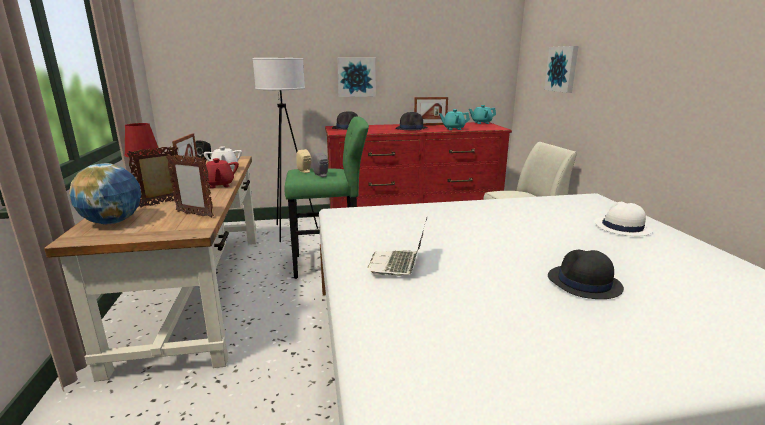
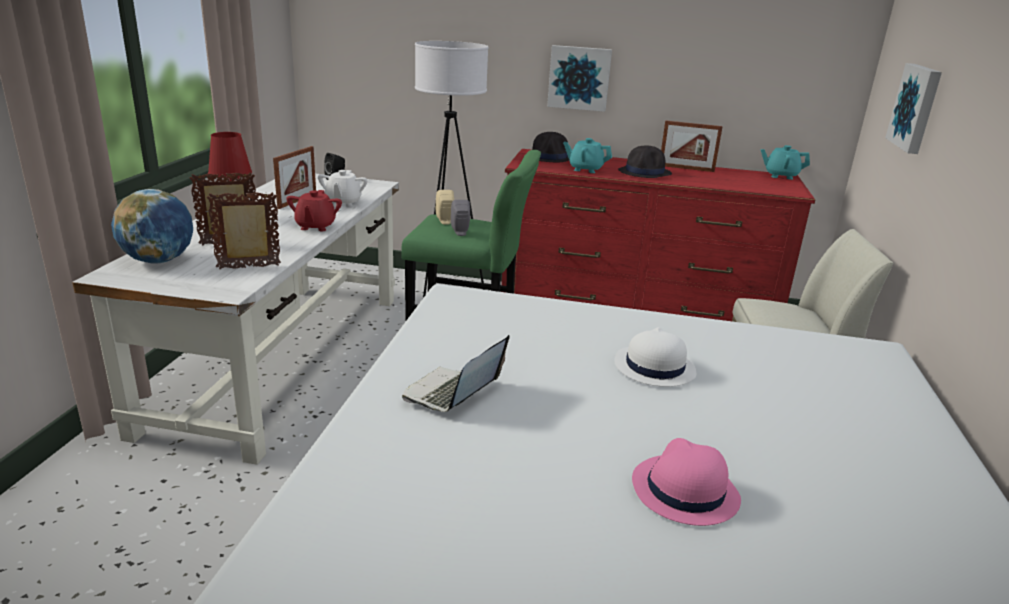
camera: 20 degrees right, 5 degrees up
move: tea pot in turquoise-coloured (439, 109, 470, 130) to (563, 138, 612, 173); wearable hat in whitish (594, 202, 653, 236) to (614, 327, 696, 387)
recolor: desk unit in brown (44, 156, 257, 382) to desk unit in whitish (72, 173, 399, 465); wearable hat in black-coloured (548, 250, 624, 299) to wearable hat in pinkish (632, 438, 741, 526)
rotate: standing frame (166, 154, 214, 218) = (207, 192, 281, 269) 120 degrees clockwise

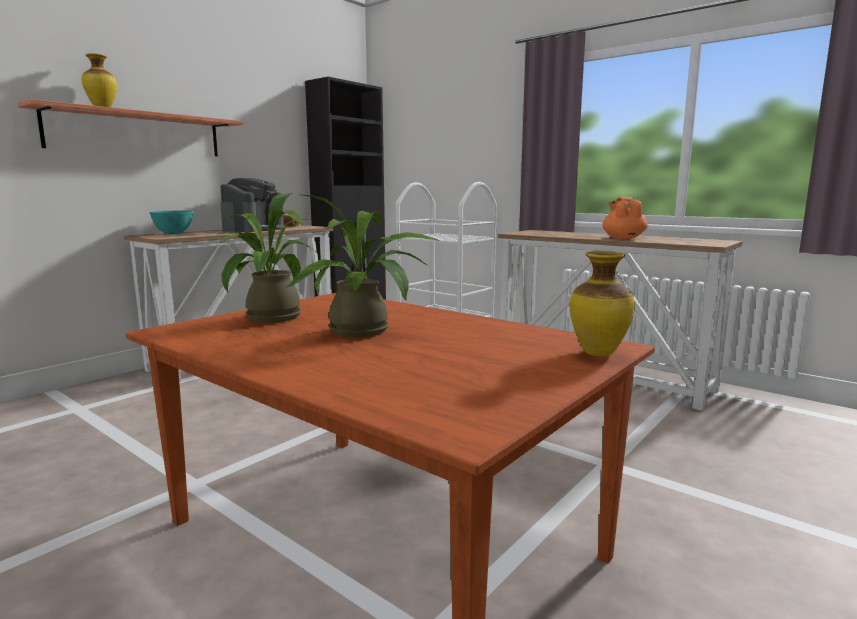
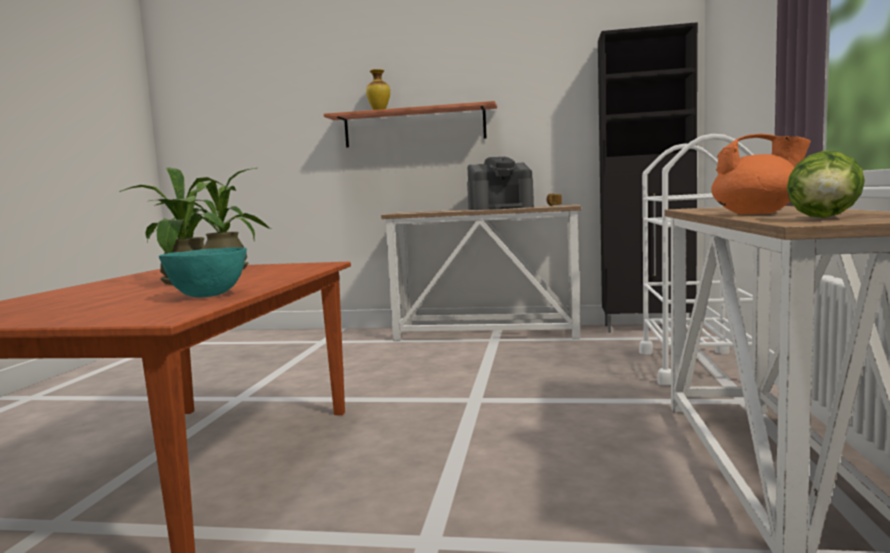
camera: 60 degrees right, 5 degrees down
delete: vase (570, 251, 635, 356)
insert: lettuce (787, 151, 865, 218)
move: bowl in turquoise-coloured (150, 211, 194, 234) to (159, 247, 247, 298)
rotate: tea pot in orangey (602, 197, 648, 239) = (711, 134, 811, 215) 45 degrees clockwise

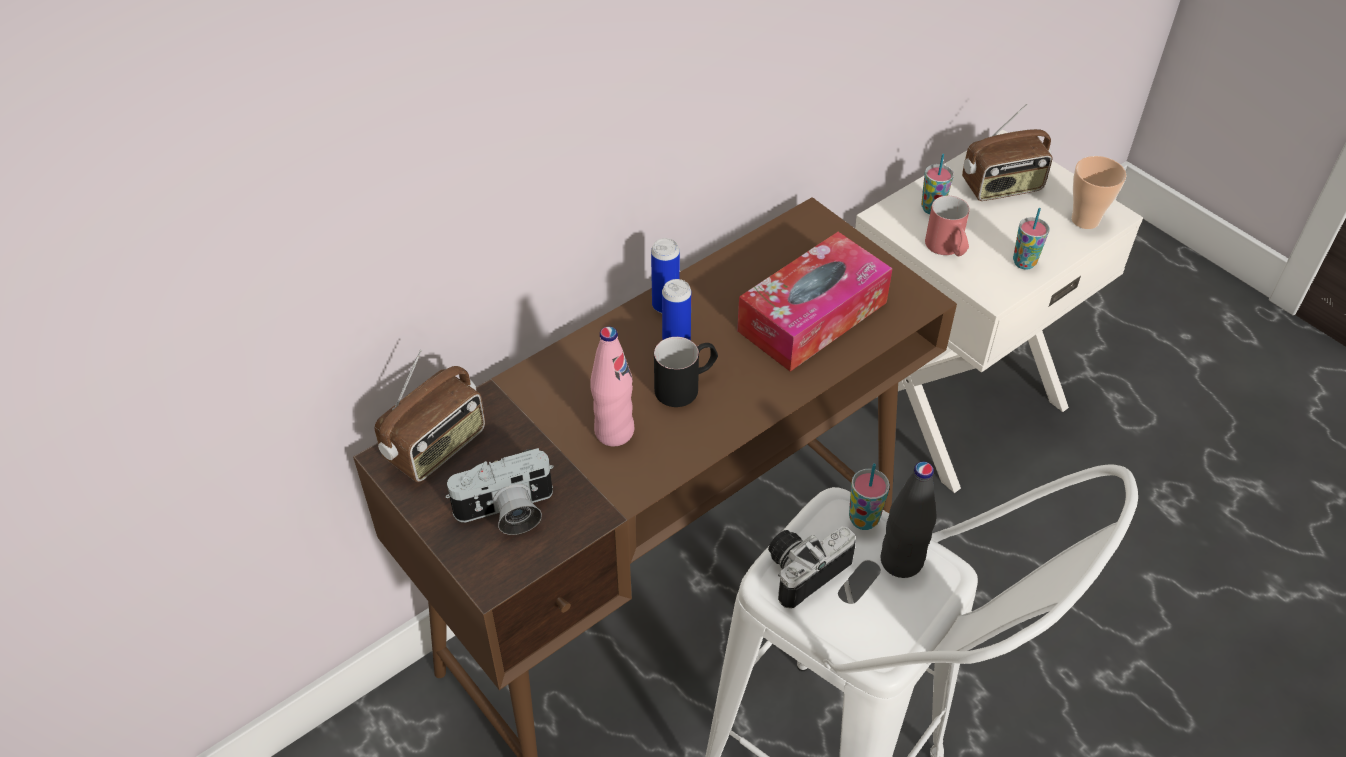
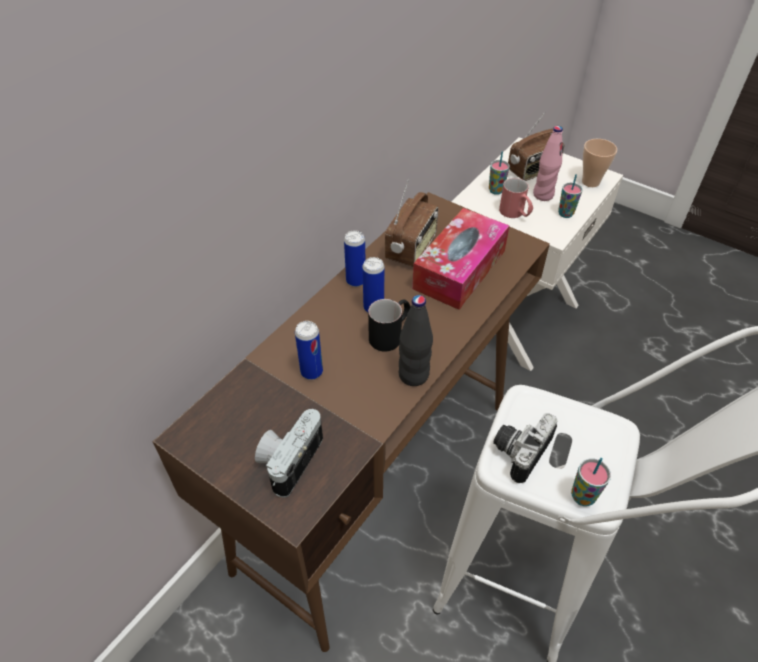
camera: 15 degrees left, 0 degrees up
insert: can (295, 321, 323, 380)
move: drink bottle in pinkish (590, 326, 634, 446) to (533, 126, 563, 201); radio set (375, 350, 485, 482) to (385, 179, 438, 267); drink bottle in black-coloured (881, 462, 937, 578) to (399, 295, 433, 386); drinking cup (849, 463, 890, 530) to (571, 458, 611, 506)
rotate: photo camera (445, 448, 554, 535) = (255, 409, 323, 498) 150 degrees clockwise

^^^^^^^^^^^^^^^^

### What is expected
Only the lines from the first line of the entries through the line containing "move: tea pot" should be output, exactly as they are, without pictures.

### Answer box
camera: 20 degrees right, 5 degrees up
move: tea pot in turquoise-coloured (439, 109, 470, 130) to (563, 138, 612, 173); wearable hat in whitish (594, 202, 653, 236) to (614, 327, 696, 387)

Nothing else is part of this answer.